### Exercise description
What are the lines, word for word, from the line with "Купить в Беларуси" up to and including the line with "Zukunft des" in the records below? Omit the pictures.
[Opening Data to use section]
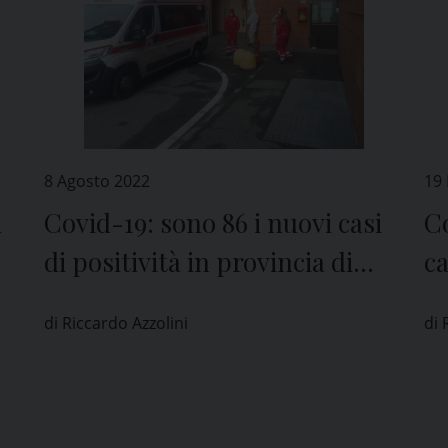
8 Agosto 2022
19 
i
Covid-19: sono 86 i nuovi casi
Co
di positività in provincia di
ca
Pavia
P
di Riccardo Azzolini
di 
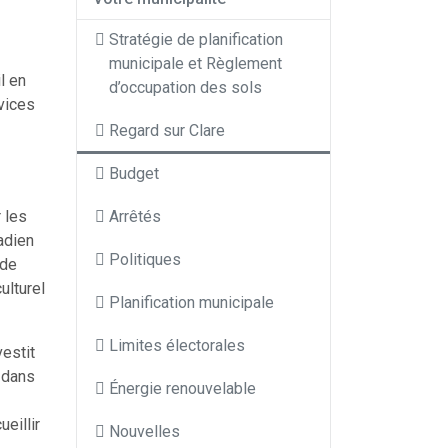
Stratégie de planification
municipale et Règlement
l en
d’occupation des sols
vices
Regard sur Clare
Budget
 les
Arrêtés
adien
Politiques
 de
ulturel
Planification municipale
Limites électorales
estit
e dans
Énergie renouvelable
eillir
Nouvelles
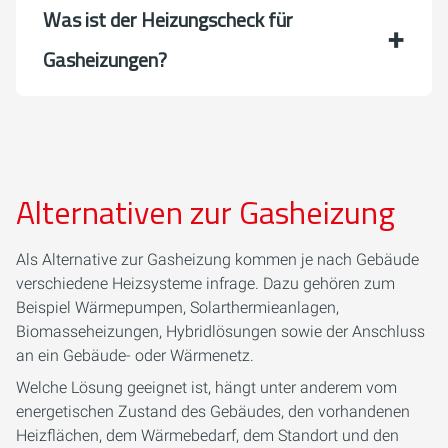
Was ist der Heizungscheck für
Gasheizungen?
Alternativen zur Gasheizung
Als Alternative zur Gasheizung kommen je nach Gebäude
verschiedene Heizsysteme infrage. Dazu gehören zum
Beispiel Wärmepumpen, Solarthermieanlagen,
Biomasseheizungen, Hybridlösungen sowie der Anschluss
an ein Gebäude- oder Wärmenetz.
Welche Lösung geeignet ist, hängt unter anderem vom
energetischen Zustand des Gebäudes, den vorhandenen
Heizflächen, dem Wärmebedarf, dem Standort und den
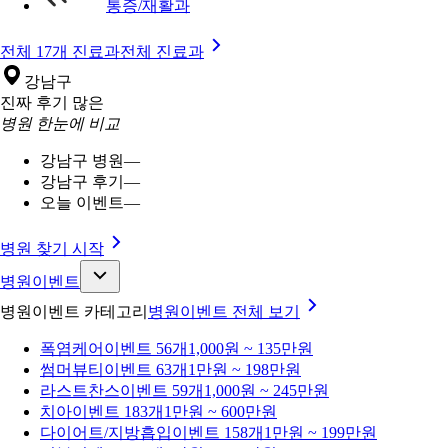
통증/재활과
전체 17개 진료과
전체 진료과
강남구
진짜 후기 많은
병원 한눈에 비교
강남구 병원
—
강남구 후기
—
오늘 이벤트
—
병원 찾기 시작
병원이벤트
병원이벤트 카테고리
병원이벤트
전체 보기
폭염케어
이벤트 56개
1,000원 ~ 135만원
썸머뷰티
이벤트 63개
1만원 ~ 198만원
라스트찬스
이벤트 59개
1,000원 ~ 245만원
치아
이벤트 183개
1만원 ~ 600만원
다이어트/지방흡입
이벤트 158개
1만원 ~ 199만원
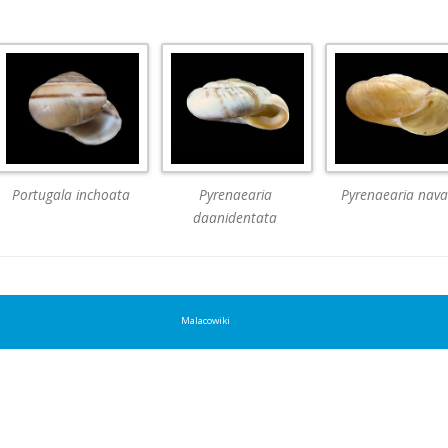
Portugala inchoata
Pyrenaearia
Pyrenaearia nava
daanidentata
Malacowiki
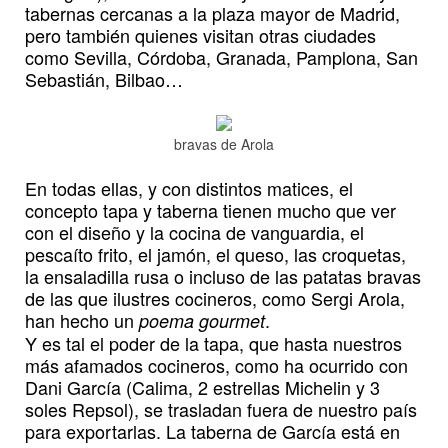
tabernas cercanas a la plaza mayor de Madrid,
pero también quienes visitan otras ciudades
como Sevilla, Córdoba, Granada, Pamplona, San
Sebastián, Bilbao…
bravas de Arola
En todas ellas, y con distintos matices, el
concepto tapa y taberna tienen mucho que ver
con el diseño y la cocina de vanguardia, el
pescaíto frito, el jamón, el queso, las croquetas,
la ensaladilla rusa o incluso de las patatas bravas
de las que ilustres cocineros, como Sergi Arola,
han hecho un
.
poema gourmet
Y es tal el poder de la tapa, que hasta nuestros
más afamados cocineros, como ha ocurrido con
Dani García (Calima, 2 estrellas Michelin y 3
soles Repsol), se trasladan fuera de nuestro país
para exportarlas. La taberna de García está en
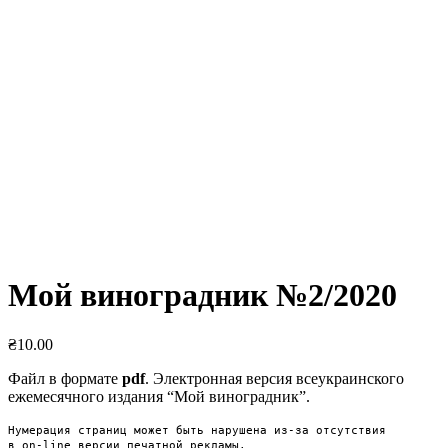
Мой виноградник №2/2020
₴
10.00
Файл в формате
pdf
. Электронная версия всеукраинского
ежемесячного издания “Мой виноградник”.
Нумерация страниц может быть нарушена из-за отсутствия 

в on-line версии печатной рекламы.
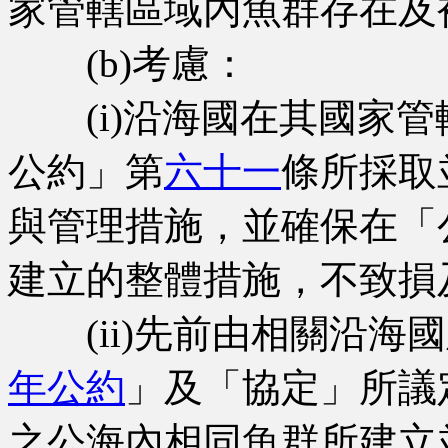
家管轄區域內魚群存在及
(b)考慮：
(i)沿海國在其國家管
公約」第
六十一
條所採取
與管理措施，並確保在「
建立的整體措施，不致損
(ii)先前由相關沿海
年公約
」及「協定」所議
之公海內相同魚群所建立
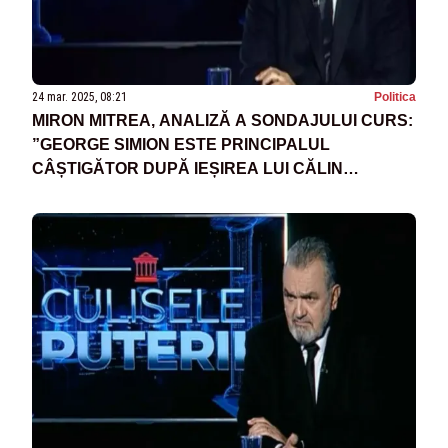
24 mar. 2025, 08:21
Politica
MIRON MITREA, ANALIZĂ A SONDAJULUI CURS:
”GEORGE SIMION ESTE PRINCIPALUL
CÂȘTIGĂTOR DUPĂ IEȘIREA LUI CĂLIN
GEORGESCU DIN CURSĂ”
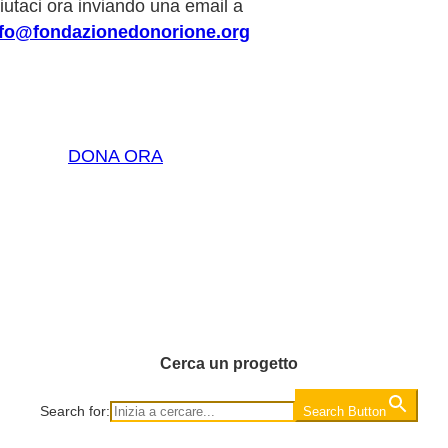
iutaci ora inviando una email a
nfo@fondazionedonorione.org
DONA ORA
Cerca un progetto
Search for:
Search Button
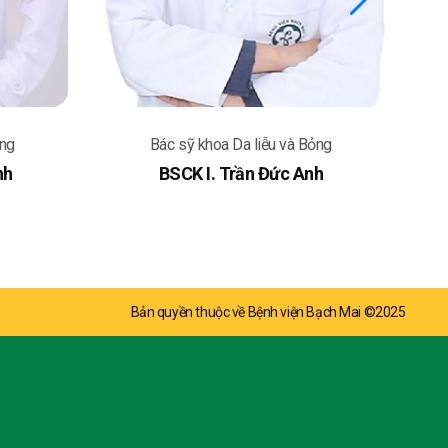
ỏng
Bác sỹ khoa Da liễu và Bỏng
nh
BSCK I. Trần Đức Anh
Bản quyền thuộc về Bệnh viện Bạch Mai ©2025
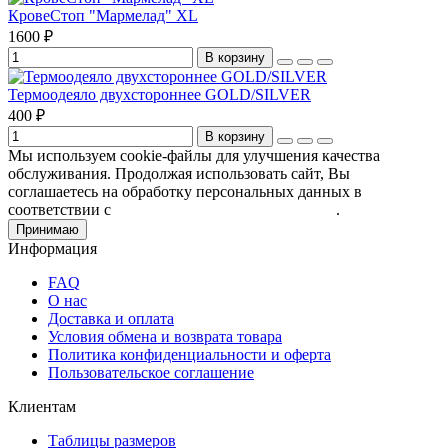
КровеСтоп "Мармелад" XL
1600 ₽
В корзину
Термоодеяло двухстороннее GOLD/SILVER
400 ₽
В корзину
Мы используем cookie-файлы для улучшения качества
обслуживания. Продолжая использовать сайт, Вы
соглашаетесь на обработку персональных данных в
соответствии с
Пользовательским соглашением
.
Принимаю
Информация
FAQ
О нас
Доставка и оплата
Условия обмена и возврата товара
Политика конфиденциальности и оферта
Пользовательское соглашение
Клиентам
Таблицы размеров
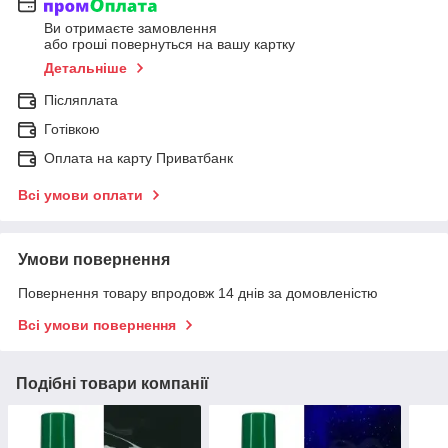
Ви отримаєте замовлення
або гроші повернуться на вашу картку
Детальніше
Післяплата
Готівкою
Оплата на карту Приватбанк
Всі умови оплати
Умови повернення
Повернення товару впродовж 14 днів за домовленістю
Всі умови повернення
Подібні товари компанії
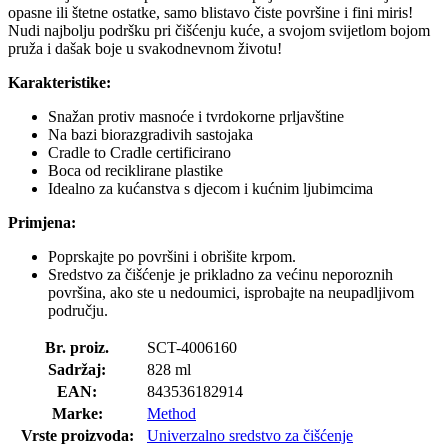
opasne ili štetne ostatke, samo blistavo čiste površine i fini miris!
Nudi najbolju podršku pri čišćenju kuće, a svojom svijetlom bojom
pruža i dašak boje u svakodnevnom životu!
Karakteristike:
Snažan protiv masnoće i tvrdokorne prljavštine
Na bazi biorazgradivih sastojaka
Cradle to Cradle certificirano
Boca od reciklirane plastike
Idealno za kućanstva s djecom i kućnim ljubimcima
Primjena:
Poprskajte po površini i obrišite krpom.
Sredstvo za čišćenje je prikladno za većinu neporoznih
površina, ako ste u nedoumici, isprobajte na neupadljivom
području.
Br. proiz.
SCT-4006160
Sadržaj:
828 ml
EAN:
843536182914
Marke:
Method
Vrste proizvoda:
Univerzalno sredstvo za čišćenje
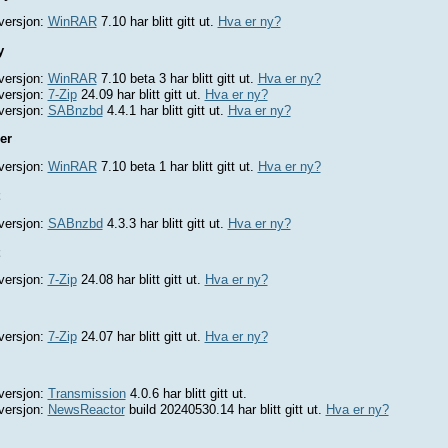
versjon:
WinRAR
7.10 har blitt gitt ut.
Hva er ny?
y
versjon:
WinRAR
7.10 beta 3 har blitt gitt ut.
Hva er ny?
versjon:
7-Zip
24.09 har blitt gitt ut.
Hva er ny?
versjon:
SABnzbd
4.4.1 har blitt gitt ut.
Hva er ny?
er
versjon:
WinRAR
7.10 beta 1 har blitt gitt ut.
Hva er ny?
versjon:
SABnzbd
4.3.3 har blitt gitt ut.
Hva er ny?
versjon:
7-Zip
24.08 har blitt gitt ut.
Hva er ny?
versjon:
7-Zip
24.07 har blitt gitt ut.
Hva er ny?
versjon:
Transmission
4.0.6 har blitt gitt ut.
versjon:
NewsReactor
build 20240530.14 har blitt gitt ut.
Hva er ny?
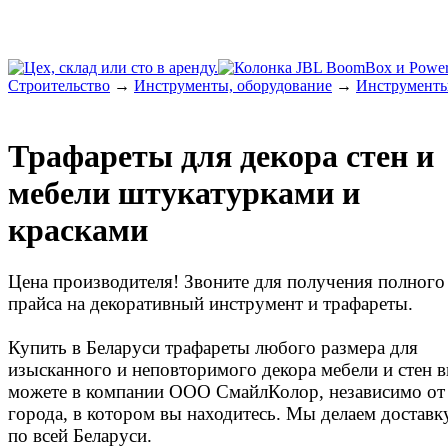
Строительство
→
Инструменты, оборудование
→
Инструмент
Трафареты для декора стен и
мебели штукатурками и
красками
Цена производителя! Звоните для получения полного
прайса на декоративный инструмент и трафареты.
Купить в Беларуси трафареты любого размера для
изысканного и неповторимого декора мебели и стен 
можете в компании ООО СмайлКолор, независимо от
города, в котором вы находитесь. Мы делаем доставк
по всей Беларуси.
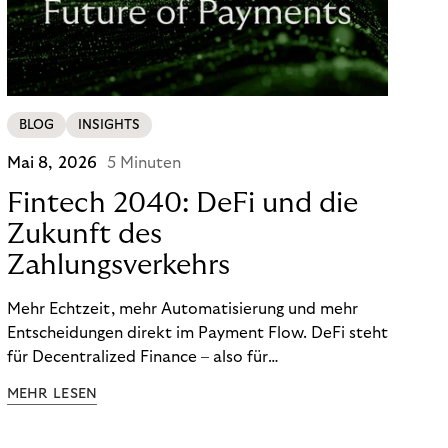
BLOG
INSIGHTS
Mai 8, 2026
5 Minuten
Fintech 2040: DeFi und die
Zukunft des
Zahlungsverkehrs
Mehr Echtzeit, mehr Automatisierung und mehr
Entscheidungen direkt im Payment Flow. DeFi steht
für Decentralized Finance – also für
Finanzfunktionen, die über programmierbare
MEHR LESEN
digitale Netzwerke, Wallets und Smart Contracts
statt ausschließlich über klassische, geschlossene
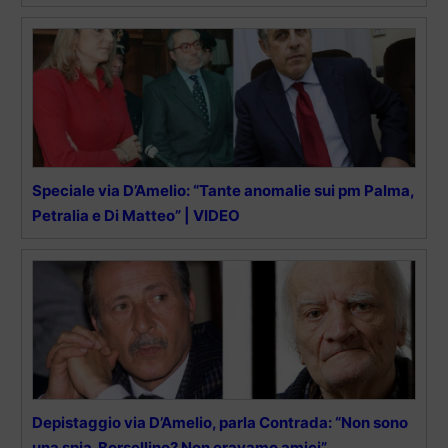
Speciale via D’Amelio: “Tante anomalie sui pm Palma,
Petralia e Di Matteo” | VIDEO
Depistaggio via D’Amelio, parla Contrada: “Non sono
una spia. Borsellino? Non eravamo amici”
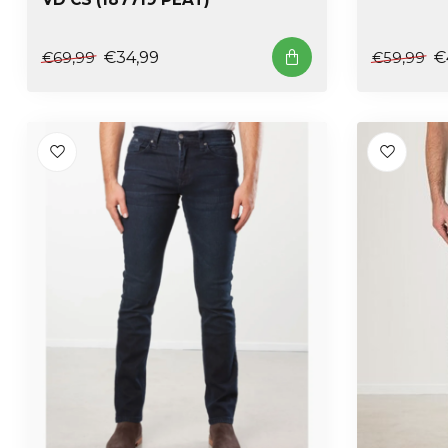
€34,99
€
€69,99
€59,99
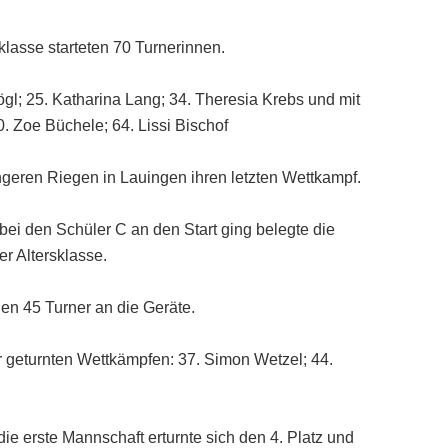
klasse starteten 70 Turnerinnen.
 Kögl; 25. Katharina Lang; 34. Theresia Krebs und mit
. Zoe Büchele; 64. Lissi Bischof
eren Riegen in Lauingen ihren letzten Wettkampf.
bei den Schüler C an den Start ging belegte die
er Altersklasse.
en 45 Turner an die Geräte.
r geturnten Wettkämpfen: 37. Simon Wetzel; 44.
ie erste Mannschaft erturnte sich den 4. Platz und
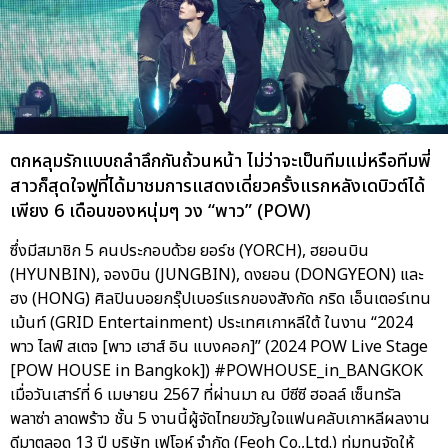
ตกหลุมรักแบบถลำลึกกันถ้วนหน้า ไม่ว่าจะเป็นทีมแม่หรือทีมพี่
สาวก็สุดใจฟูที่ได้มาชมการแสดงเดี่ยวครั้งแรกหลังเดบิวต์ได้
เพียง 6 เดือนของหนุ่มๆ วง “พาว” (POW)
ซึ่งมีสมาชิก 5 คนประกอบด้วย ยอร์ช (YORCH), ฮยอนบิน
(HYUNBIN), จองบิน (JUNGBIN), ดงยอน (DONGYEON) และ
ฮง (HONG) ศิลปินบอยกรุ๊ปเบอร์แรกของสังกัด กริด เอ็นเตอร์เทน
เม้นท์ (GRID Entertainment) ประเทศเกาหลีใต้ ในงาน “2024
พาว ไลฟ์ สเตจ [พาว เฮาส์ อิน แบงคอก]” (2024 POW Live Stage
[POW HOUSE in Bangkok]) #POWHOUSE_in_BANGKOK
เมื่อวันเสาร์ที่ 6 เมษายน 2567 ที่ผ่านมา ณ บีซีซี ฮอลล์ เซ็นทรัล
พลาซ่า ลาดพร้าว ชั้น 5 งานนี้ผู้จัดไทยขวัญใจแฟนคลับเกาหลีผลงาน
ดีมาตลอด 13 ปี บริษัท เฟโอห์ จำกัด (Feoh Co.,Ltd.) ทุ่มทุนจัดให้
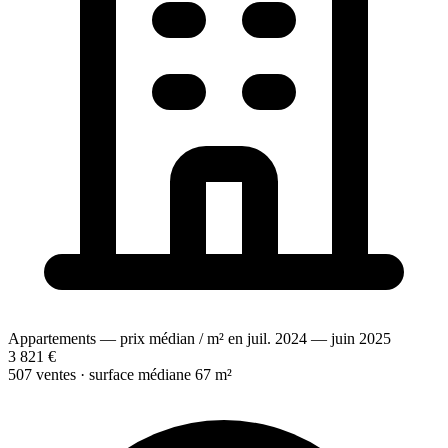
Appartements — prix médian / m² en juil. 2024 — juin 2025
3 821 €
507 ventes · surface médiane 67 m²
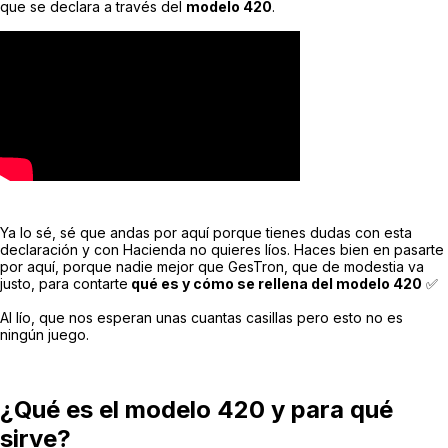
que se declara a través del
modelo 420
.
Ya lo sé, sé que andas por aquí porque tienes dudas con esta
declaración y con Hacienda no quieres líos. Haces bien en pasarte
por aquí, porque nadie mejor que GesTron, que de modestia va
justo, para contarte
qué es y cómo se rellena del modelo 420
✅
Al lío, que nos esperan unas cuantas casillas pero esto no es
ningún juego.
¿Qué es el modelo 420 y para qué
sirve?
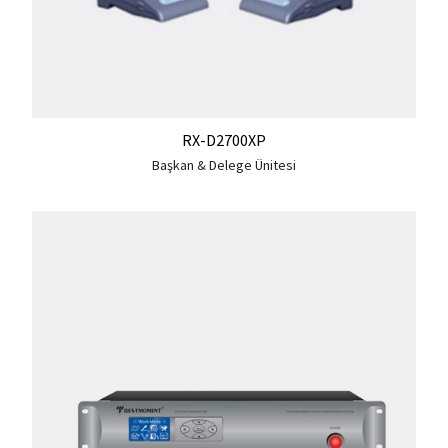
RX-D2700XP
Başkan & Delege Ünitesi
[Closing Data to use section]
### Result of this task
Купить в Беларуси трафареты любого размера для
изысканного и неповторимого декора мебели и стен 
можете в компании ООО СмайлКолор, независимо от
города, в котором вы находитесь. Мы делаем доставк
по всей Беларуси.
BLOG
INSIGHTS
Mai 8, 2026
5 Minuten
Fintech 2040: DeFi und die
Zukunft des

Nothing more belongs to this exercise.